Yahuda, “Adam bizi sıkı sıkı uyardı” diye karşılık verdi, “ ‘Kardeşiniz sizinle birlikte gelmezse, yüzümü göremezsiniz’ dedi. Kardeşimizi bizimle gönderirsen, gider sana yiyecek alırız. Göndermezsen gitmeyiz. Çünkü o adam, ‘Kardeşinizi birlikte getirmezseniz, yüzümü göremezsiniz’ dedi.”
İsrail, “Niçin adama bir kardeşiniz daha olduğunu söyleyerek bana bu kötülüğü yaptınız?” dedi.
Şöyle yanıtladılar: “Adam, ‘Babanız hâlâ yaşıyor mu? Başka kardeşiniz var mı?’ diye sordu. Bizimle ve akrabalarımızla ilgili öyle sorular sordu ki, yanıt vermek zorunda kaldık. Kardeşinizi getirin diyeceğini nereden bilebilirdik?”
Yahuda, babası İsrail'e, “Çocuğu benimle gönder, gidelim” dedi, “Sen de biz de yavrularımız da ölmez, yaşarız. Ona ben kefil oluyorum. Beni sorumlu say. Eğer onu geri getirmez, önüne çıkarmazsam, ömrümce sana karşı suçlu sayılayım. Çünkü gecikmeseydik, şimdiye dek iki kez gidip gelmiş olurduk.”

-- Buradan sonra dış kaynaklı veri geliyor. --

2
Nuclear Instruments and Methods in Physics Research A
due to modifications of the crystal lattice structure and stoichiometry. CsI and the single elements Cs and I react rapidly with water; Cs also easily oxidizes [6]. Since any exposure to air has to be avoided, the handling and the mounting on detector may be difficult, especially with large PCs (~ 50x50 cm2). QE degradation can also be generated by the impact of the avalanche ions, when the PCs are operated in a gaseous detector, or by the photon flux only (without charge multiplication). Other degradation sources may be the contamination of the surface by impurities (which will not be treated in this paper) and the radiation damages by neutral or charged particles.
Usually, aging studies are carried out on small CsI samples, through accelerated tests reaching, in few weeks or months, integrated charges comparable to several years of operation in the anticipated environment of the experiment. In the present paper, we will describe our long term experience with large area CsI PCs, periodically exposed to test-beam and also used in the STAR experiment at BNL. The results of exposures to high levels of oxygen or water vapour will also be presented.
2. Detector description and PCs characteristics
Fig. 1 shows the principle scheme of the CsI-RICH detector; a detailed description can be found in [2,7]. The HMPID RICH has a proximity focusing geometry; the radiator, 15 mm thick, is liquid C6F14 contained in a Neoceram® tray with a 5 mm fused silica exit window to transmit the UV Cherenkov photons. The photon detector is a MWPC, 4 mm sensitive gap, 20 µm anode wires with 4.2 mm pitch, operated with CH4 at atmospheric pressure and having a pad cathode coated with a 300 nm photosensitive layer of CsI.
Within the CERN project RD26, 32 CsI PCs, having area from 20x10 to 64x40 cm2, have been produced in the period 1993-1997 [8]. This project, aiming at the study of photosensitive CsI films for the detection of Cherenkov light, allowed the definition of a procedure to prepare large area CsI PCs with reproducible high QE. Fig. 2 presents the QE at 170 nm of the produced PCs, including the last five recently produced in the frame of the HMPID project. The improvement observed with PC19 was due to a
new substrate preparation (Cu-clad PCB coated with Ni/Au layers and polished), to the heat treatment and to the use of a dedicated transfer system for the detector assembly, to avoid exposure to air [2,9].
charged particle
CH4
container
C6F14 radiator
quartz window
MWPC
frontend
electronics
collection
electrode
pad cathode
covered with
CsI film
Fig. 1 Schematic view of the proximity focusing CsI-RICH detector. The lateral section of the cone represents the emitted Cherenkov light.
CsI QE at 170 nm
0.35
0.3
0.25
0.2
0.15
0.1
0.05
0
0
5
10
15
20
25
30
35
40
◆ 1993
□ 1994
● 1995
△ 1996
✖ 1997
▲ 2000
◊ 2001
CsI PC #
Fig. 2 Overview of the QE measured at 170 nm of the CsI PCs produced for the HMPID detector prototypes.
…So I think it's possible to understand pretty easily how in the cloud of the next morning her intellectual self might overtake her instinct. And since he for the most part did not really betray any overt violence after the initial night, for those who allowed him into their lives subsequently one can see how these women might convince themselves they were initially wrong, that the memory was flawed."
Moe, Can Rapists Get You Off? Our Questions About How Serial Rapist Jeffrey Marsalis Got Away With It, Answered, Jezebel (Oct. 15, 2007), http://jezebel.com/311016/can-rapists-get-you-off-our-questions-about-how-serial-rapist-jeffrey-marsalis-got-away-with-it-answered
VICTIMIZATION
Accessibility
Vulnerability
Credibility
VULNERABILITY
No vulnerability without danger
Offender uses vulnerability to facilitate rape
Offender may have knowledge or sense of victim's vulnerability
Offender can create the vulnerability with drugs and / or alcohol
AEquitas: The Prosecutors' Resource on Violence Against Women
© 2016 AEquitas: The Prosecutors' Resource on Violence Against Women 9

Bunun üzerine İsrail, “Öyleyse gidin” dedi, “Yalnız, torbalarınıza bu ülkenin en iyi ürünlerinden biraz pelesenk, biraz bal, kitre, laden, fıstık, badem koyun, Mısır'ın yöneticisine armağan olarak götürün. Yanınıza iki kat para alın. Torbalarınızın ağzına konan parayı geri götürün. Belki bir yanlışlık olmuştur. Kardeşinizi alıp gidin, o adamın yanına dönün. Her Şeye Gücü Yeten Tanrı, adamın yüreğine size karşı merhamet koysun da, adam öbür kardeşinizle Benyamin'i size geri versin. Bana gelince, çocuklarımdan yoksun kalacaksam kalayım.”